In your opinion, will the crisis put an end to the trade war between Washington and Beijing even after the coronavirus has been "normalized"?
It is an extremely complex game because there are no duties (if not a small part) at stake but the geo-political competition between the first two powers in the world. Trump's choice to trigger the war on tariffs with China falls within the category of blatant gestures and messages of the American tycoon to the world and his compatriots. But if we put this theme aside for a moment, the containment action of China by the USA has already been initiated by many other American administrations with strategic-diplomatic methods, made primarily by alliances and protection to countries that live with concern the proximity of the Asian giant (just think of Japan, Korea, Vietnam, the Philippines, not to mention Taiwan); then also through the control of energy resources (and not only), the control of the seas and trade routes, etc ... At stake there are balances between superpowers and therefore the war of duties represents only a pawn in this gigantic game of chess between titans; and how any pawn can be used (or sacrificed) according to the strategic or tactical conveniences of the moment.
Between China, Europe and the USA, who was more prepared, at least to look now, to face this crisis?
On closer inspection no one was prepared, especially given the dramatic contagion capacity of this virus. And in such a globalized world where a few hundred large planes transfer people and things to every part of the globe every day, it is impossible to suddenly block all flows. There is an inertia of the global system which, even with the best possible efficiency, causes enormous displacements and contacts before the containment actions take effect. And then the governments must evaluate, under great and often opposing pressures, the economic consequences (and also for essential supplies) of the more or less total blocks to the movement of people. In short, a devastating scenario, even psychologically, which has put a strain on the governments of almost all the countries of the world. Faced with this immense and unprecedented challenge, starting to stigmatize some apparently superficial initial approaches risks being a counterproductive exercise at the moment.
I believe that this epidemic has brought to the fore the fact that the world has found itself unprepared for the size of the problem. And this should convince us of the need for at least the health systems of all countries to start a real, transparent and constant collaboration, with the exchange of information, practices, equipment, technologies.
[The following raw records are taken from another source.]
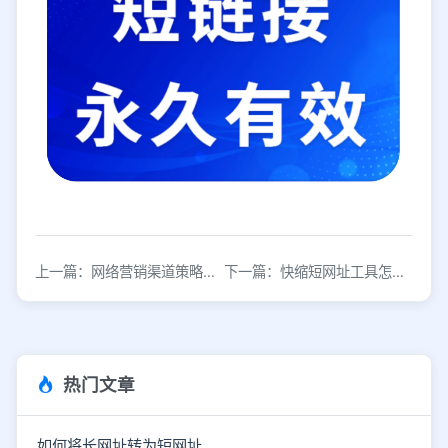
上一篇：网络营销渠道策略分享，如何做好网络营销？
下一篇：快缩短网址工具怎么样？快缩短网址价格贵吗？
热门文章
如何将长网址转为短网址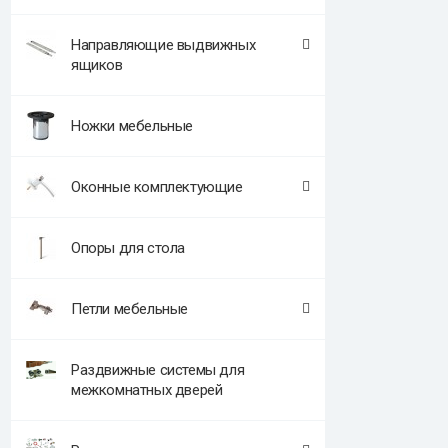
Направляющие выдвижных
ящиков
Ножки мебельные
Оконные комплектующие
Опоры для стола
Петли мебельные
Раздвижные системы для
межкомнатных дверей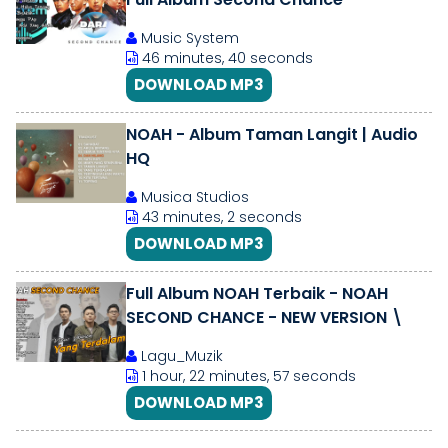
Music System
46 minutes, 40 seconds
DOWNLOAD MP3
NOAH - Album Taman Langit | Audio
HQ
Musica Studios
43 minutes, 2 seconds
DOWNLOAD MP3
Full Album NOAH Terbaik - NOAH
SECOND CHANCE - NEW VERSION \
Lagu_Muzik
1 hour, 22 minutes, 57 seconds
DOWNLOAD MP3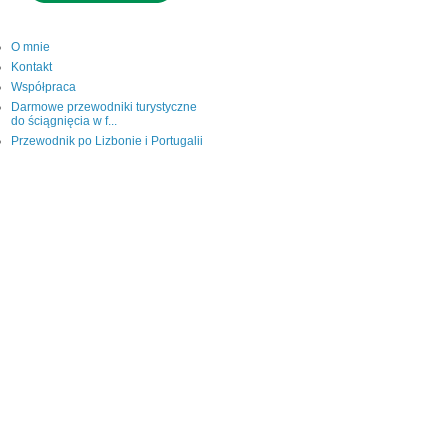
O mnie
Kontakt
Współpraca
Darmowe przewodniki turystyczne
do ściągnięcia w f...
Przewodnik po Lizbonie i Portugalii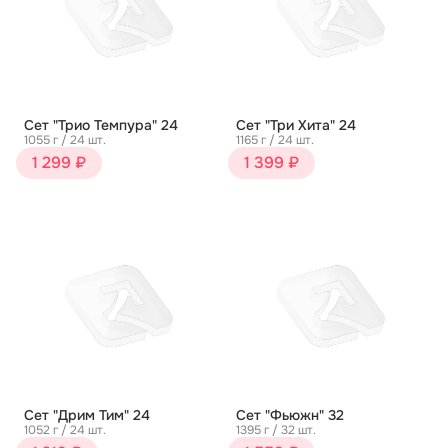
Сет "Трио Темпура" 24
Сет "Три Хита" 24
1055 г / 24 шт.
1165 г / 24 шт.
1 299 ₽
1 399 ₽
Сет "Дрим Тим" 24
Сет "Фьюжн" 32
1052 г / 24 шт.
1395 г / 32 шт.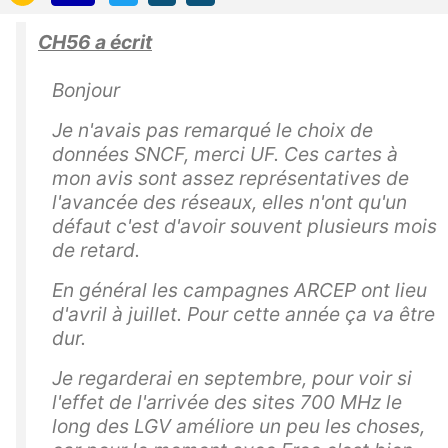
CH56 a écrit
Bonjour
Je n'avais pas remarqué le choix de
données SNCF, merci UF. Ces cartes à
mon avis sont assez représentatives de
l'avancée des réseaux, elles n'ont qu'un
défaut c'est d'avoir souvent plusieurs mois
de retard.
En général les campagnes ARCEP ont lieu
d'avril à juillet. Pour cette année ça va être
dur.
Je regarderai en septembre, pour voir si
l'effet de l'arrivée des sites 700 MHz le
long des LGV améliore un peu les choses,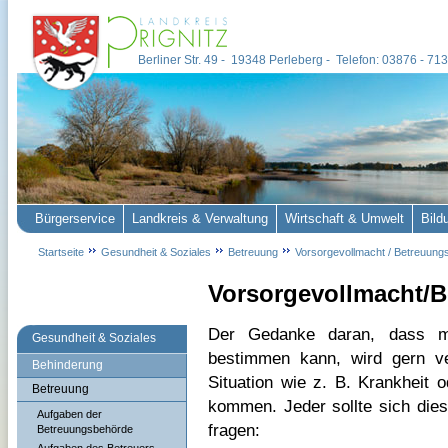
Berliner Str. 49 - 19348 Perleberg - Telefon: 03876 - 7
Bürgerservice
Landkreis & Verwaltung
Wirtschaft & Umwelt
Bild
Startseite
Gesundheit & Soziales
Betreuung
Vorsorgevollmacht / Betreuung
Vorsorgevollmacht/
Der Gedanke daran, dass m
Gesundheit & Soziales
bestimmen kann, wird gern ve
Behinderung
Situation wie z. B. Krankheit 
Betreuung
kommen. Jeder sollte sich dies
Aufgaben der
fragen:
Betreuungsbehörde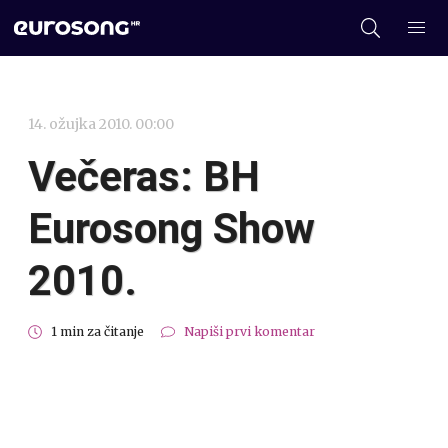
14. ožujka 2010. 00:00
Večeras: BH
Eurosong Show
2010.
1 min za čitanje
Napiši prvi komentar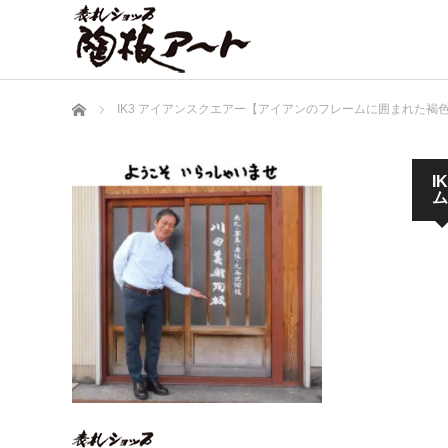
ホーム
IK3 アイアンスクエアー【アイアンのフレームに囲まれた褐色の土
I
ム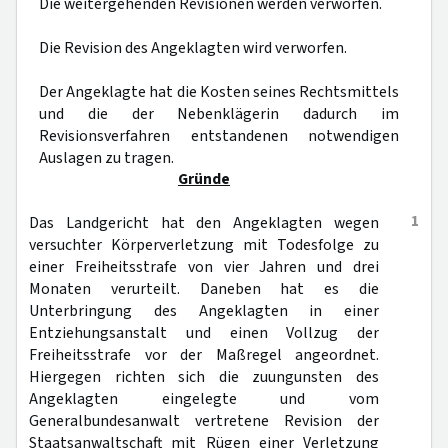
Die weitergehenden Revisionen werden verworfen.
Die Revision des Angeklagten wird verworfen.
Der Angeklagte hat die Kosten seines Rechtsmittels
und die der Nebenklägerin dadurch im
Revisionsverfahren entstandenen notwendigen
Auslagen zu tragen.
Gründe
1
Das Landgericht hat den Angeklagten wegen
versuchter Körperverletzung mit Todesfolge zu
einer Freiheitsstrafe von vier Jahren und drei
Monaten verurteilt. Daneben hat es die
Unterbringung des Angeklagten in einer
Entziehungsanstalt und einen Vollzug der
Freiheitsstrafe vor der Maßregel angeordnet.
Hiergegen richten sich die zuungunsten des
Angeklagten eingelegte und vom
Generalbundesanwalt vertretene Revision der
Staatsanwaltschaft mit Rügen einer Verletzung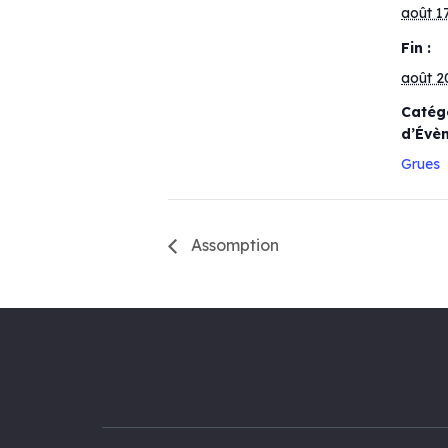
août 1
Fin :
août 2
Catég
d’Évè
Grues
Assomption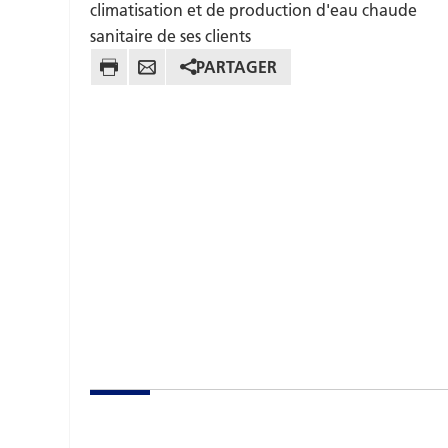
climatisation et de production d'eau chaude
sanitaire de ses clients
PARTAGER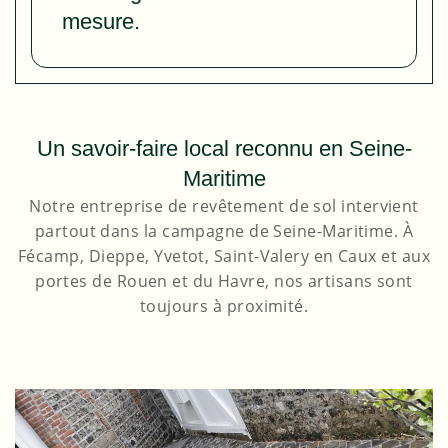
mesure.
Un savoir-faire local reconnu en Seine-
Maritime
Notre entreprise de revêtement de sol intervient
partout dans la campagne de Seine-Maritime. À
Fécamp, Dieppe, Yvetot, Saint-Valery en Caux et aux
portes de Rouen et du Havre, nos artisans sont
toujours à proximité.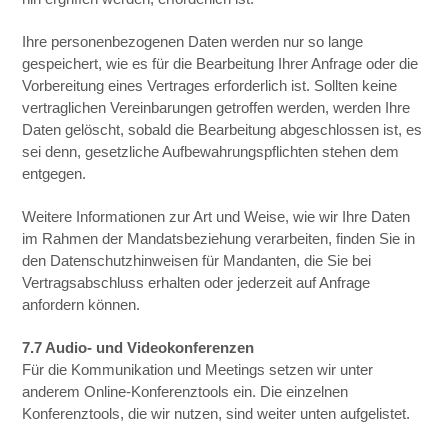
Ihre personenbezogenen Daten werden nur so lange
gespeichert, wie es für die Bearbeitung Ihrer Anfrage oder die
Vorbereitung eines Vertrages erforderlich ist. Sollten keine
vertraglichen Vereinbarungen getroffen werden, werden Ihre
Daten gelöscht, sobald die Bearbeitung abgeschlossen ist, es
sei denn, gesetzliche Aufbewahrungspflichten stehen dem
entgegen.
Weitere Informationen zur Art und Weise, wie wir Ihre Daten
im Rahmen der Mandatsbeziehung verarbeiten, finden Sie in
den Datenschutzhinweisen für Mandanten, die Sie bei
Vertragsabschluss erhalten oder jederzeit auf Anfrage
anfordern können.
7.7 Audio- und Videokonferenzen
Für die Kommunikation und Meetings setzen wir unter
anderem Online-Konferenztools ein. Die einzelnen
Konferenztools, die wir nutzen, sind weiter unten aufgelistet.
The hope is that once the emergency is over, natural national selfishness will not prevail over the common interests of the whole world.
Finally, western countries will inevitably have to call into question the industrial policies that in recent decades have led to the relocation of all types of production, including those relating to the protection of human health. The desperation of these days for the lack of masks and other fundamental material for those who fight in the front line the spread of the infection (above all, medical personnel, nurses and all those who perform a primary service) is a stain that must weigh on all our consciences.